You can, when you think of how commencement affects the local economy each spring. All those proud mothers and fathers, sisters and brothers, spouses and friends, grandparents and godparents, aunts and uncles want to celebrate this milestone in a special way. Most are traveling from out of town and need to spend a night or two in a local hotel.
They want to treat their graduate, and Mom, to a meal in a local restaurant. They will not be able to leave town without going to Franklin Street or University Mall to stock up on Tar Heel T-shirts, bumper stickers and other memorabilia. And while they are shopping for Carolina souvenirs, they might as well pick up a nice tie clip at a downtown jewelry store or that special blend of coffee at A Southern Season.
Considering that more than 28,000 people attended commencement at Kenan Stadium on May 13, that is quite a lot of shopping.
The Chapel Hill/Orange County Visitors Bureau estimated that the influx of visitors for graduation and Mother's Day pumped $2.8 million into the economy of Orange County that weekend. This figure is based on the fact that nearly all 1,200 hotel rooms in the county were booked that weekend.
In addition to room revenues, visitors spent dollars in local restaurants and shops, and Orange County hosted tens of thousands of day-trippers, who spend on average $66 a day while visiting a destination. (This formula comes from an international tourism marketing association.)
It is safe to say that this kind of impact will be repeated, and will most likely grow, in the coming years. Hotels like the Carolina Inn and the Siena Hotel reported that they are already completely booked for commencement weekend 2008. The Franklin Hotel will probably have the same result when it opens reservations for that weekend next month.

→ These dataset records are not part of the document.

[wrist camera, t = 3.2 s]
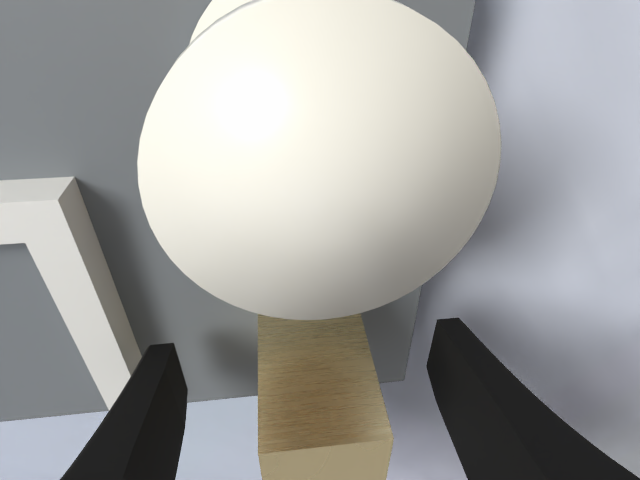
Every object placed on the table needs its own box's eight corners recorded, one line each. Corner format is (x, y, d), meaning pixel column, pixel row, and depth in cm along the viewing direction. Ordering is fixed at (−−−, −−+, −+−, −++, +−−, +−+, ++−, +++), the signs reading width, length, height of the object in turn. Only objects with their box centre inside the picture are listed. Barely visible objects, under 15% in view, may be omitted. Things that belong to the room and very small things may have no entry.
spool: (391, 175, 10) (462, 307, 7) (206, 185, 10) (178, 332, 6) (415, -42, 8) (550, -12, 4) (167, -40, 7) (83, -6, 4)
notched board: (393, 347, 17) (411, 405, 15) (-53, 389, 15) (-100, 460, 13) (456, -65, 9) (513, -60, 7) (-434, -63, 7) (-688, -58, 5)
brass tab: (343, 359, 14) (377, 528, 10) (267, 366, 14) (272, 541, 10) (348, 267, 12) (393, 438, 8) (257, 273, 12) (258, 454, 8)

It has been a number of years since the university did a scientifically based economic impact study. Intuitively, we know that our impact on Chapel Hill and Orange County is significant. In the near future, we intend to commission a new study so that we can speak with more specificity about Carolina's positive economic impact.
We employ about 11,000 faculty and staff, many of whom live, eat or shop close to campus. Add to that number the 27,500 students enrolled here who are also eating and shopping in the local economy. We are also in the midst of an ambitious capital construction program, currently valued at about $1.8 billion, a portion of which will eventually make its way into the area's stores and restaurants. And you only have to look at how crowded Franklin Street gets during a football weekend or on a basketball game day to realize the impact Carolina's sporting events have on the income of local merchants.
But in the end, you cannot place a simple dollar figure on the university's impact on its neighborhood, anymore than you can put a dollar figure on the joy in a mother's heart to see her son or daughter receive that priceless diploma. As former Secretary of State Madeleine Albright told the class of 2007 in her inspiring commencement address, "A degree is a precious thing."
Likewise, one cannot put a dollar figure on the value of what our graduates contribute back to society when they each, in Dr. Albright's words, become "more than a consumer of liberty, but also a defender and an enricher of it" as "doers not drifters."
When legendary Tar Heel basketball coach Dean Smith received his honorary degree and a lengthy standing ovation, he didn't say a word, but merely pointed to the students in the stands, the way Tar Heel players point to a teammate to credit an assist.
Commencement Day is an example of that kind of teamwork, too -- the cooperation between the university and the place that it is proud to call home. And 2007 was no exception, with even the weather cooperating. The sun broke through the clouds as the recessional was ending, and the sky above turned that beautiful color we all call Carolina blue.